That was a surprise because he always seemed to like to be around them. But, oh well, at least there wasn't a fight about custody.
The opposite thing: I had some puppy buyers call me and tell me that had to return the dog because they were fighting so furiously about who got the dog that they decided that the only fair thing was that no one got to keep her.
I had her for a week when they called back and said they were being unfair to the dog and that the husband would take her.
We are a dog family. My husband, our kids and I all love our two dogs equally. I have one son away at college and he has admitted that a big reason he comes home on some weekends is to see the pups.
My spouse grew up with cats, he was never around dogs until he met me. I made it clear that the seven year old shepherd I had at the time was part of the deal. My dog could be quite aggressive with strangers, but my dad flew him out and when we were bringing him home from the airport, he sniffed my spouses hair and wagged his tail, they had an instant connection.
We’ve had dogs and occasional cats ever since. His siblings who were raised around cats, don’t have dogs and married cat people.
It’s probably not unusual for spouses to have different feeling about pets. Some people were never around animals growing up, while their spouse had a pet friendly childhood. I dated more than one guy who right off started telling me to get rid of my dog. Those relationships ended right there, no need to try for a serious relationship. It’s strange how some guys are that controlling. Any woman dating a guy like that should tell him, her dog is not his dam concern.
While she cares for both dogs, I think she cares much more for hers (Miniature Schnauzer) than mine....a KNPV Dutch Shepherd. Mine is just way too active, requires too much time and difficult to handle for her.
I wouldn't say we don't love them equally, I would say we love them differently. I've always been the caregiver for our family so when our dogs have been ill or terminal, I can do all the medical things needed and not fall apart while doing them. Hubby could not handle it. We're different in what we're capable of handling but not our capacity for loving them (we have 3.)
He definitely has a softer heart for our female dogs. I favor our males and get a kick out of their antics when vying for attention. Neither one of us could rank them in terms of which one we love the most.

§ Required work:
[1] List every dog breed named in the posts about couples and their dogs, using the posts' own wording.
[2] Return the part of the posts about couples and their dogs between "I had her for" and "married cat people.", inclusive.

§ Source data:
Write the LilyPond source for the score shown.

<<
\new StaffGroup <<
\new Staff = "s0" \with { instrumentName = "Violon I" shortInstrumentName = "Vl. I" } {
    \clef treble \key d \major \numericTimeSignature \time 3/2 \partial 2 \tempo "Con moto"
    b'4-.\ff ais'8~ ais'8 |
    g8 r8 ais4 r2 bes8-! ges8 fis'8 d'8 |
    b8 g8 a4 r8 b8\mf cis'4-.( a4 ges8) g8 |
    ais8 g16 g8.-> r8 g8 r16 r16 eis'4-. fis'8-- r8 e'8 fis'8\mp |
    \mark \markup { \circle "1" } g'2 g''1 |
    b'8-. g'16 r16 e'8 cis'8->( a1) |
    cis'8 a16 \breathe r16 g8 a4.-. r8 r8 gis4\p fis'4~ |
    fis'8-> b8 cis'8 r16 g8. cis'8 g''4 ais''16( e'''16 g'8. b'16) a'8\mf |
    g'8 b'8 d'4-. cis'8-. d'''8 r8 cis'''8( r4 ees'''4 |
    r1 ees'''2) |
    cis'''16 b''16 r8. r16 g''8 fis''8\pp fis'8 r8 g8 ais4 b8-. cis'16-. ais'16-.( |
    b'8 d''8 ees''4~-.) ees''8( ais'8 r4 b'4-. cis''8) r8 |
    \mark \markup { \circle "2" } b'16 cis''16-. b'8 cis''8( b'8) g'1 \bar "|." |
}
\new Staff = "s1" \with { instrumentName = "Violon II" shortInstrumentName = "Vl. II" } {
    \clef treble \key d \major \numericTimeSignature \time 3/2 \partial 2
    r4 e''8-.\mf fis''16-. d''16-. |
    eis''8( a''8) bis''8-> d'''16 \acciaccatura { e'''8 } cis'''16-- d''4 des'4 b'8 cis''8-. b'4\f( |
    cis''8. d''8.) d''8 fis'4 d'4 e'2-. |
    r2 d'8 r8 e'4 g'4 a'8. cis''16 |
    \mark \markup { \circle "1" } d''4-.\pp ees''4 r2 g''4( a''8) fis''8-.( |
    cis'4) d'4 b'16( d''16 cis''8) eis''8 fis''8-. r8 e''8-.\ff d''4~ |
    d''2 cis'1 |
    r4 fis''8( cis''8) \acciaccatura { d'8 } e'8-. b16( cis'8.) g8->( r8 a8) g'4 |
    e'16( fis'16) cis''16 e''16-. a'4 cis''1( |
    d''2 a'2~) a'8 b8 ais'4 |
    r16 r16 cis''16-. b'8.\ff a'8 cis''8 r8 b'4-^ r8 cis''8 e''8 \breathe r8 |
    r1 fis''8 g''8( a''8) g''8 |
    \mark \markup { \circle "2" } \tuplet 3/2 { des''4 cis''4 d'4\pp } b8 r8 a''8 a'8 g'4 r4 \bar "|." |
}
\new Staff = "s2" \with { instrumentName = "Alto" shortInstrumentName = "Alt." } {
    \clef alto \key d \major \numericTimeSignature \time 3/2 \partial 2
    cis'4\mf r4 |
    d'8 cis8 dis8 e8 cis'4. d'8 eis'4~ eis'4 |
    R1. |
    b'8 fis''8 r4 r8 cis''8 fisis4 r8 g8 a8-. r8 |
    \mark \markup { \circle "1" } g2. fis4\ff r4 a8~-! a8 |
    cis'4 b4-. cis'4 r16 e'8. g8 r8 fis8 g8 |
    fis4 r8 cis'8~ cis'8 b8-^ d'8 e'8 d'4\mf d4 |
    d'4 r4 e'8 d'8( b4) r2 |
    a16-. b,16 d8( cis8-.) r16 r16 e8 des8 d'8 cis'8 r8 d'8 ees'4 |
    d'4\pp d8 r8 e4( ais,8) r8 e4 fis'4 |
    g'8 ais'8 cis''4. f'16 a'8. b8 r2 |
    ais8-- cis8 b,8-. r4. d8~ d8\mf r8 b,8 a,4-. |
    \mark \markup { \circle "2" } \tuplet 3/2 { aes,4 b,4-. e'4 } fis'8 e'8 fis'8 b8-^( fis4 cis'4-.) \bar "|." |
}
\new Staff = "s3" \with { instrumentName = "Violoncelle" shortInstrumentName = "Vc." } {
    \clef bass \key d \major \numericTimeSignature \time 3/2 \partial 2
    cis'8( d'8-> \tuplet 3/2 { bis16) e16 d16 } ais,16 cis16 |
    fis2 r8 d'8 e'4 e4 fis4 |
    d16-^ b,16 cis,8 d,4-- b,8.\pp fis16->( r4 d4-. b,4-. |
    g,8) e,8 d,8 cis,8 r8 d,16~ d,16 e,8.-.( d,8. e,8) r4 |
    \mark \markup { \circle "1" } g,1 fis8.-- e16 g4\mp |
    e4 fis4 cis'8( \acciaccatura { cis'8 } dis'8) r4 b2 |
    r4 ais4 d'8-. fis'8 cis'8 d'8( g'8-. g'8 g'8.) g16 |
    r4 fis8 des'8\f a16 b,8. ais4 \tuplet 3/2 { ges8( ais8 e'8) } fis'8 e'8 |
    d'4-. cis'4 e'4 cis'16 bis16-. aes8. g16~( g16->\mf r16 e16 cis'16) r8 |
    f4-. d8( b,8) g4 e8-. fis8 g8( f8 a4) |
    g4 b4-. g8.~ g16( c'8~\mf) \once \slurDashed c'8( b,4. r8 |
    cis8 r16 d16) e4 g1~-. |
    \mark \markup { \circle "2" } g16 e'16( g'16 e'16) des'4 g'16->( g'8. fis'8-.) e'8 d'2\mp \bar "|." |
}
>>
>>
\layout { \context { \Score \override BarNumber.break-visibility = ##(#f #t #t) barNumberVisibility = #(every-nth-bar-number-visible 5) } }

§ Solutions by task:
[1]
- shepherd
- Miniature Schnauzer
- KNPV Dutch Shepherd

[2]
I had her for a week when they called back and said they were being unfair to the dog and that the husband would take her.
We are a dog family. My husband, our kids and I all love our two dogs equally. I have one son away at college and he has admitted that a big reason he comes home on some weekends is to see the pups.
My spouse grew up with cats, he was never around dogs until he met me. I made it clear that the seven year old shepherd I had at the time was part of the deal. My dog could be quite aggressive with strangers, but my dad flew him out and when we were bringing him home from the airport, he sniffed my spouses hair and wagged his tail, they had an instant connection.
We’ve had dogs and occasional cats ever since. His siblings who were raised around cats, don’t have dogs and married cat people.